Qu'est-ce que le doute cartésien ? C'est la méthode adoptée par Descartes pour trouver la vérité, notamment dans le Discours de la Méthode. Après avoir remarqué qu'on peut toujours se tromper, Descartes se demande s'il peut trouver au moins une vérité qui soit vraiment certaine. Pour ce faire, il décide de mettre de côté tout ce qui peut être douteux, incertain. "Mettre de côté", c'est-à-dire considérer carrément que c'est faux. Exemple : des fois, mes sens en général et ma vue en particulier me trompent, comme le montre la première illusion d'optique venue, donc je considère que tout ce que je connais par les sens est faux. Par suite, je considère que le monde entier n'existe pas. C'est pas rien! Et on pourrait croire que l'on retrouve là le fameux "principe de précaution" qui, de la même manière, consiste à tenir ce qui est "incertain" pour "faux", dans la mesure où, dans le doute, on s'abstient.

Mais Descartes admet lui-même qu'on ne peut pas s'amuser à faire ça n'importe quand : par exemple, si undescartes camion de 30 tonnes me fonçe dessus, ce n'est pas le moment de me demander : "voyons...est-ce que mes sens me trompent ? Le camion existe-t-il ?" MAIS POUSSE-TOI, PLUTOT!!! On ne se met à douter de tout que quand on est bien à l'abri, dans son bureau, et qu'il n'y a aucune urgence, en bref, quand on n'a pas à agir. Ce que le philosophe précise, c'est que "l'action ne souffre pas de délai". Pour ce qui est des règles morales, il rejette totalement un quelconque "principe de précaution". Au contraire, dit-il, il faut, dans ce cas, suivre des opinions, mêmes si elles sont incertaines, parce que ce qui importe, c'est d'agir (comme le montre l'exemple du camion).

En bref, le principe de précaution peut bien être un principe théorique ou scientifique, mais pas un principe d'action! Pourquoi ? Parce que si on le suit, on ne fait rien du tout! Par précaution, il faudrait rien manger, parce qu'un aliment peut toujours être contaminé par on sait pas quoi. Il faut pas non plus sortir de chez soi, parce qu'un pot de fleur peut tomber ; en même temps, si on reste chez soi, il peut y avoir une explosion de gaz, etc.
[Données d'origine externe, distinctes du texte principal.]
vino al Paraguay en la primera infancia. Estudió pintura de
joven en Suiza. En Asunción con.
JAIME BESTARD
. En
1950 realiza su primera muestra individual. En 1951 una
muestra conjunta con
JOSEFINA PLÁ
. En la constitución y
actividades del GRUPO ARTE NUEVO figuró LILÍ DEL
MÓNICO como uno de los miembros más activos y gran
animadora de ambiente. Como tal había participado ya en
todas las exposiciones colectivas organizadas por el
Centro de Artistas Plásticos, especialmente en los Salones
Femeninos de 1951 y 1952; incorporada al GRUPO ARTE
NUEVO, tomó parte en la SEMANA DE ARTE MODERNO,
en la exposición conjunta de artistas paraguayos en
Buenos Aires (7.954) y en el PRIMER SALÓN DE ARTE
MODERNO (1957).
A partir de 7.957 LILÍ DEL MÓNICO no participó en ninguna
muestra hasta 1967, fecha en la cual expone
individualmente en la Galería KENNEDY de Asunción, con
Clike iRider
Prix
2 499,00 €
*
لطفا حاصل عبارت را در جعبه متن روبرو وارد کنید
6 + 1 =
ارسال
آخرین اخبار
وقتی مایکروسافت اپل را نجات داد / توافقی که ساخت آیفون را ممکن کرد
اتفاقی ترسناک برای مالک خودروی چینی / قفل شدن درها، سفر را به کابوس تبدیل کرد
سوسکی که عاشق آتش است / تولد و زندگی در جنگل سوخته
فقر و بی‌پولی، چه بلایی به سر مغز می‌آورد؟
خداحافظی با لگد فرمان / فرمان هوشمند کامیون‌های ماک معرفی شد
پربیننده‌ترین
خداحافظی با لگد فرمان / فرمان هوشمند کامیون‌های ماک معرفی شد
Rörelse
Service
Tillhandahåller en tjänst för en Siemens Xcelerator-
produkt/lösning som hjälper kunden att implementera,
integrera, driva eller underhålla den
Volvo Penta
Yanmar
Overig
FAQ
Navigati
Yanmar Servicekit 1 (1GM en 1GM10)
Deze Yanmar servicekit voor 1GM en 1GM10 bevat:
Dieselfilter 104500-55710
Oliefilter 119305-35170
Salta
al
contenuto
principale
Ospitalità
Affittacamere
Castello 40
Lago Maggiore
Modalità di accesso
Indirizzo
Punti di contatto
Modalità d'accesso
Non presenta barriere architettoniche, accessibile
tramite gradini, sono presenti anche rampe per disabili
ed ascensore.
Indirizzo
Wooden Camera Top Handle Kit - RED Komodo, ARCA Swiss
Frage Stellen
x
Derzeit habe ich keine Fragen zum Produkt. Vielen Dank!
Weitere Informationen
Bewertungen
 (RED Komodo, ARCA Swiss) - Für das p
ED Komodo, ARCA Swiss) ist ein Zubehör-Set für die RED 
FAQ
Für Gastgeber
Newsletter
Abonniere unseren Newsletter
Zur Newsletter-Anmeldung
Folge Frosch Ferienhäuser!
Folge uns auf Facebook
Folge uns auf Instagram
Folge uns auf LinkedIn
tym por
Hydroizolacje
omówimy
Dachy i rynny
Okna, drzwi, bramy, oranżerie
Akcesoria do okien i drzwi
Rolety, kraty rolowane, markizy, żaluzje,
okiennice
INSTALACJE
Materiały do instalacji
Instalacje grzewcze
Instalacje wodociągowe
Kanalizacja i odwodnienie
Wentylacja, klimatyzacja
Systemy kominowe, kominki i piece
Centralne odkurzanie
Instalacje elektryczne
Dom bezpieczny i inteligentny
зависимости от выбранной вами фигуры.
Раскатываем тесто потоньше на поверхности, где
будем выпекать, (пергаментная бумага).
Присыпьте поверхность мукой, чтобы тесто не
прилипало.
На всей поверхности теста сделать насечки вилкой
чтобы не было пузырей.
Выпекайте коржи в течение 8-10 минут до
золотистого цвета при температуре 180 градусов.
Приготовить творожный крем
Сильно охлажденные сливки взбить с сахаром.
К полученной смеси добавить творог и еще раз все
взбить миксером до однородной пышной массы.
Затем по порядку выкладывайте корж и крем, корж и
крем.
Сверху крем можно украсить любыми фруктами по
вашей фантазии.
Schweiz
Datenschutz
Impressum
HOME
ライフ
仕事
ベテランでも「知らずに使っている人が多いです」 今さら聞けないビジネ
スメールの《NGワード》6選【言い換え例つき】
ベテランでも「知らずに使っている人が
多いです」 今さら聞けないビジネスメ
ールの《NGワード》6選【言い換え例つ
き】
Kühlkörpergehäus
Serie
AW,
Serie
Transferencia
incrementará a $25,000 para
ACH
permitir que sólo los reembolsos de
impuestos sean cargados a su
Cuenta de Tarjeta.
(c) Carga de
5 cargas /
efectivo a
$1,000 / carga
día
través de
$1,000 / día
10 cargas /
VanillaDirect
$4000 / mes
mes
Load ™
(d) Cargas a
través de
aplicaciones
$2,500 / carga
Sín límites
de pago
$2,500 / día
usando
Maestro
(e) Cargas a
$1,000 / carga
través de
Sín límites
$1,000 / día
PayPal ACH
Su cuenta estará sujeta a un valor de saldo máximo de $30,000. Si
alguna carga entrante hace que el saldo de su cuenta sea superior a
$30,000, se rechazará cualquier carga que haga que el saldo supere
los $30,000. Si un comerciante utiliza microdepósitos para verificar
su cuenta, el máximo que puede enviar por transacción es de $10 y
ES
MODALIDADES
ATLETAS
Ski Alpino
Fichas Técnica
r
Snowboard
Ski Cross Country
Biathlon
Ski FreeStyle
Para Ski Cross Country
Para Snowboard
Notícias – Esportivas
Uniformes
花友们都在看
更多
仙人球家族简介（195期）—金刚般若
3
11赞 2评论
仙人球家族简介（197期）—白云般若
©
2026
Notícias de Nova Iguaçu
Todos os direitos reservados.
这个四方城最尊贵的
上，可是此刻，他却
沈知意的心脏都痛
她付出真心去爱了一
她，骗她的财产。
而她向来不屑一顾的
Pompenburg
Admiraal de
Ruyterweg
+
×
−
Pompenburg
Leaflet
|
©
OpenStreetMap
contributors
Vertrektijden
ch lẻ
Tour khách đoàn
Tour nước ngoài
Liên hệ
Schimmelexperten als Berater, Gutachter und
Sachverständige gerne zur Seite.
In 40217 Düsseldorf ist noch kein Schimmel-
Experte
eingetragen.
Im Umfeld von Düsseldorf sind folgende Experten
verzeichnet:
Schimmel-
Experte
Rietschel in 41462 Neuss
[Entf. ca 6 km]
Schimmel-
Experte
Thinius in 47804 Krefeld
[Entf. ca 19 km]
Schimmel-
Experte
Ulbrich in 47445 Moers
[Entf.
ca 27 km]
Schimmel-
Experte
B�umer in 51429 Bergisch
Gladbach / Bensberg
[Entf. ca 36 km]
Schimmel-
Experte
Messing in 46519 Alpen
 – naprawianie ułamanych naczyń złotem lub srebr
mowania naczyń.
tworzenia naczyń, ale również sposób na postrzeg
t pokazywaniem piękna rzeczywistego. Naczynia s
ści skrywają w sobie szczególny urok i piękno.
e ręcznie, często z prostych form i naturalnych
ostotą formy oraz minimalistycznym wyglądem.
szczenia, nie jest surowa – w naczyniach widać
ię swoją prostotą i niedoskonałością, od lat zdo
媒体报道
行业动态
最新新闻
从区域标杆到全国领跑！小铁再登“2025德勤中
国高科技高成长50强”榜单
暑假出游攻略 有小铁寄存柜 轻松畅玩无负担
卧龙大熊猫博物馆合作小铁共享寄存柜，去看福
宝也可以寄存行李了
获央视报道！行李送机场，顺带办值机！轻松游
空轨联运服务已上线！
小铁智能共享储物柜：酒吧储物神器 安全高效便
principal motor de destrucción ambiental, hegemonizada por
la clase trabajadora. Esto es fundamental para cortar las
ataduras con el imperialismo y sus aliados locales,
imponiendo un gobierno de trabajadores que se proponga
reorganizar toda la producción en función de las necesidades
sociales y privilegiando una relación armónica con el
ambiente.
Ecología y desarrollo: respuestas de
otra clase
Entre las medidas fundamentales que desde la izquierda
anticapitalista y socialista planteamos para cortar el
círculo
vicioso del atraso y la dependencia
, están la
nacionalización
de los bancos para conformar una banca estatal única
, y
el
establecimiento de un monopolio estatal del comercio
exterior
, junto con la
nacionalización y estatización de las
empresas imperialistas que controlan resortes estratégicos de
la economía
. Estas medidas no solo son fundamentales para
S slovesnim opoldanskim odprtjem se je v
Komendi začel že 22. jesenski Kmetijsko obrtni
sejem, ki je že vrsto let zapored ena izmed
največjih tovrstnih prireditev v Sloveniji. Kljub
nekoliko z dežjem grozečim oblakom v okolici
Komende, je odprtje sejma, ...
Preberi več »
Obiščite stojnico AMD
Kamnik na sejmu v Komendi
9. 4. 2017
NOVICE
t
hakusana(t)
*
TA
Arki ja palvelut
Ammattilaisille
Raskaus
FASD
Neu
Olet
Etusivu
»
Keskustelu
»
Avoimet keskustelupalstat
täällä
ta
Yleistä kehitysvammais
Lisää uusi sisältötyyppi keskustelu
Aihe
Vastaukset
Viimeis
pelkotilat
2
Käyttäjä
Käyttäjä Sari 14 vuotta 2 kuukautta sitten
Bref, il y a toujours un risque de n'importe quoi! Et scientifiquement parlant, on est en danger dès qu'on est né : "la vie est l'ensemble des forces qui résistent à la mort".

Aussi, la meilleure formule qui résume le principe de précaution est-elle inspirée par Coluche (grand philosophe, qui fit même un sketch sur Descartes) : "avec les capotes Nestor, je suis pas né je suis pas mort". Voilà quel peut être le sens de ce principe, et je n'en vois pas d'autre.